Shareholders are further advised that, as ordinary resolution
number 7, relating to the non-binding advisory vote on the
remuneration policy of the Company, were voted against by 20% or
more of the votes exercised by the Company's shareholders present
in person or represented by proxy at the GM, the executives of Grit
will make themselves available to consult with such dissenting
shareholders on Thursday, 1 July 2021 at 2 p.m. Mauritius time (11
a.m. UK time) via a telephone conference. All dissenting
shareholders to confirm their participation to the company
secretary by e-mail at Grit@intercontinentaltrust.com by no later
than close of business on Monday, 28 June 2021, who will provide
dial-in details for the telephone conference. Dissenting
shareholders are further invited to forward their
concerns/questions on the remuneration policy to the company
secretary in writing by close of business on 28 June 2021.

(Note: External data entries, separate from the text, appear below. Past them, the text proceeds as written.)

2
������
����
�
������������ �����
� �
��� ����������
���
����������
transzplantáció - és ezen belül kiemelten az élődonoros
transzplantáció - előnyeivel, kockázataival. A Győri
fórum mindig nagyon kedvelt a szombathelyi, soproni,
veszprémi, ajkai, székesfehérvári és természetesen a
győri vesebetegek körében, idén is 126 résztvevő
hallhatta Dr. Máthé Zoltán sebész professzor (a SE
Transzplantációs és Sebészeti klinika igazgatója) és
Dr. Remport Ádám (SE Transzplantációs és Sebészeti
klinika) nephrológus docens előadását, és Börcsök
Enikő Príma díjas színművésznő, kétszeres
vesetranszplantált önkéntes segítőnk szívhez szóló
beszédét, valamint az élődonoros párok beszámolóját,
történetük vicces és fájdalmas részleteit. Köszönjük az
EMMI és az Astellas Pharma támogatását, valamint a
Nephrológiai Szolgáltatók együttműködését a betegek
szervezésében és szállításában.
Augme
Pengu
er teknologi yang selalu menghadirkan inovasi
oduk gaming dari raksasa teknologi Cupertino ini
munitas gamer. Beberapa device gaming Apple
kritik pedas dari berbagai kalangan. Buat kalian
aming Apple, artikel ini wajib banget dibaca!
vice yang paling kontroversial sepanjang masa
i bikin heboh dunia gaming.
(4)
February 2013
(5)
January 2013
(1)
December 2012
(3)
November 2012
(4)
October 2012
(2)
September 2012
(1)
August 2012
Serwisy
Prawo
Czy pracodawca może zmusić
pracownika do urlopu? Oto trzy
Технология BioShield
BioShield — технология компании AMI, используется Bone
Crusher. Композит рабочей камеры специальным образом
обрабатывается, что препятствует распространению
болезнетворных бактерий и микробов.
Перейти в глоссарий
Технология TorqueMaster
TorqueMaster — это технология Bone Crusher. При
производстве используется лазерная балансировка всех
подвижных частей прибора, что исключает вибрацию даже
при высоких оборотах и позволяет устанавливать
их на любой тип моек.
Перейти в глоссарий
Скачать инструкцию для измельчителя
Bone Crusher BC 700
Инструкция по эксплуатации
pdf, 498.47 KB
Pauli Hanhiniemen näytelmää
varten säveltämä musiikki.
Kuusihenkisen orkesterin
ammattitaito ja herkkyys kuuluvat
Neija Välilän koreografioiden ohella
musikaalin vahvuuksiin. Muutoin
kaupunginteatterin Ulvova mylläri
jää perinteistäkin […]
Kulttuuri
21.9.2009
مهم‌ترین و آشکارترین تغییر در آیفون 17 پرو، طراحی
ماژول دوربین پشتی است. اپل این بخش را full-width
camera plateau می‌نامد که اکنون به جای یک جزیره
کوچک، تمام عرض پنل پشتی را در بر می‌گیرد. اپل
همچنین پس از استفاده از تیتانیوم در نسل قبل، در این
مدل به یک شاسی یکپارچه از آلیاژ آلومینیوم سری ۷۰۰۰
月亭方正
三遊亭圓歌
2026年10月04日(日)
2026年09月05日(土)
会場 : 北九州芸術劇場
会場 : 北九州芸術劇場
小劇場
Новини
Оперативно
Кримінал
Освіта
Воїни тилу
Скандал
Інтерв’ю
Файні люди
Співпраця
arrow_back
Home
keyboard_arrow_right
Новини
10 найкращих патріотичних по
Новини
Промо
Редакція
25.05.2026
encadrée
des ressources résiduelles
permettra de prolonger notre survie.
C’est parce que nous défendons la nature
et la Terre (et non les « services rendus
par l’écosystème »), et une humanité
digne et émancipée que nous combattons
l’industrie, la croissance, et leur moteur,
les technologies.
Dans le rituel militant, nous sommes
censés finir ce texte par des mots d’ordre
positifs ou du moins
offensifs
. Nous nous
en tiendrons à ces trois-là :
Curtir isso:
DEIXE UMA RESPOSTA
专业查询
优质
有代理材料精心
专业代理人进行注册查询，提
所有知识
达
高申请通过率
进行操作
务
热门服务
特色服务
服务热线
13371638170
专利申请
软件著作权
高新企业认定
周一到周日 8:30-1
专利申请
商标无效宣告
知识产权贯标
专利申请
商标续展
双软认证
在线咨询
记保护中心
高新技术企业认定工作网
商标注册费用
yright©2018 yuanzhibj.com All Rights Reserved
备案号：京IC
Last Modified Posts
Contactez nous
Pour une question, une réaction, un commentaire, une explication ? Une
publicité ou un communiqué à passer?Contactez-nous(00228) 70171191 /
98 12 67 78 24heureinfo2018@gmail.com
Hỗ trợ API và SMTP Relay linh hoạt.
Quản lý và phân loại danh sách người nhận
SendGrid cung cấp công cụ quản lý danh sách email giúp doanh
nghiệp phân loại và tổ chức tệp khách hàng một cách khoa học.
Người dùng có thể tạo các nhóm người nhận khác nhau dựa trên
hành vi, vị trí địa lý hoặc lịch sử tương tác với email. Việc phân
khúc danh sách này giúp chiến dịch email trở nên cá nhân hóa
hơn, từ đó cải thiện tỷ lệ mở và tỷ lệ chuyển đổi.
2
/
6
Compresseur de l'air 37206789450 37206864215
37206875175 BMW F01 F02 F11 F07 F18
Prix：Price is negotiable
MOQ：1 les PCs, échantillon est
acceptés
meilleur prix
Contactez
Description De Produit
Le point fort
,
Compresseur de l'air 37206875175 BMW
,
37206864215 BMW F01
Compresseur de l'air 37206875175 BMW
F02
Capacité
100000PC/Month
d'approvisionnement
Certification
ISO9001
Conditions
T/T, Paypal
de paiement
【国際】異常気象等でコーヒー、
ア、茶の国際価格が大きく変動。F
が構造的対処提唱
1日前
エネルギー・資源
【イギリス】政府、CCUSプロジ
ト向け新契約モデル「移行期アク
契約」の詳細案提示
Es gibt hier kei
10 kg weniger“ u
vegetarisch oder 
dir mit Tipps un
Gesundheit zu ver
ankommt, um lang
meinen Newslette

In accordance with Listing Rule 9.6.2 of the UK Financial
Conduct Authority ("FCA"), a copy of the resolutions passed at the
GM has been submitted to the FCA via the National Storage Mechanism
and will shortly be available to the public for inspection at:
https://data.fca.org.uk/#/nsm/nationalstoragemechanism .
By Order of the Board
17 June 2021
FOR FURTHER INFORMATION PLEASE CONTACT:
Grit Real Estate Income Group Limited
Bronwyn Knight, Chief Executive Officer IR@Grit.group
Darren Veenhuis, Chief Strategy Officer
Maitland/AMO - Communications Adviser
James Benjamin +44 7747 113 930
Grit-maitland@maitland.co.uk
finnCap Ltd - UK Financial Adviser & Broker
William Marle / Giles Rolls / Teddy Whiley (Corporate Finance) +44 20 7220 5000
Mark Whitfeld / Pauline Tribe (Sales) +44 20 3772 4697
Monica Tepes (Research) +44 20 3772 4698
Perigeum Capital Ltd - SEM Authorised Representative and Sponsor
Shamin A. Sookia +230 402 0894
Kesaven Moothoosamy +230 402 0898
NOTES:
Grit Real Estate Income Group Limited is a leading pan-African
real estate company focused on investing in and actively managing a
diversified portfolio of assets in carefully selected African
countries (excluding South Africa). These high-quality assets are
underpinned by predominantly US Dollar and Euro denominated
long-term leases with a wide range of blue-chip multi-national
tenant covenants across a diverse range of robust property
sectors.
The Company is committed to delivering strong and sustainable
income for shareholders, with the potential for income and capital
growth. The Company is targeting a net total shareholder return
inclusive of net asset value growth of 12.0%+ per annum.*
The Company currently holds a primary listing on the Premium
segment of the Main Market of the London Stock Exchange (LSE:
GR1T)), and a secondary listing on the Official Market of the Stock
Exchange of Mauritius Ltd (SEM: DEL.N0000).Further information on
the Company is available at http://grit.group/
* This is a target only and not a profit forecast and there can be no assurance that it will
be met. Any forward-looking statements and the assumptions underlying such statements are
the responsibility of the Board of Directors and have not been reviewed or reported on by
the Company's external auditors.
Directors:
Directors : Peter Todd(+) (Chairman), Bronwyn Knight (Chief
Executive Officer)*, Leon van de Moortele (Chief Financial
Officer)*, Jonathan Crichton(+) , Sir Samuel Esson Jonah(+) ,
Nomzamo Radebe, Catherine McIlraith(+) , David Love(+) , Cross
Kgosidiile (+) and Bright Laaka (Permanent Alternate Director to
Nomzamo Radebe).
(* Executive Director) (+ independent Non-Executive
Director)
Company secretary : Intercontinental Fund Services Limited
Company secretary address : Level 5, Alexander House, 35
Cybercity, Ebene, 72201, Mauritius
Registered office address : PO Box 186, Royal Chambers, St
Julian's Avenue, St Peter Port, Guernsey GY1 4HP
Registrar and transfer agent (Mauritius) : Intercontinental
Secretarial Services Limited
SEM Sponsoring broker : Capital Markets Brokers Ltd
SEM authorised representative and sponsor: Perigeum Capital
Ltd
UK Transfer secretary : Link Assets Services Limited
This notice is issued pursuant to the FCA Listing Rules, SEM
Listing Rule 15.24 and the Mauritian Securities Act 2005. The Board
of the Company accepts full responsibility for the accuracy of the
information contained in this communiqué.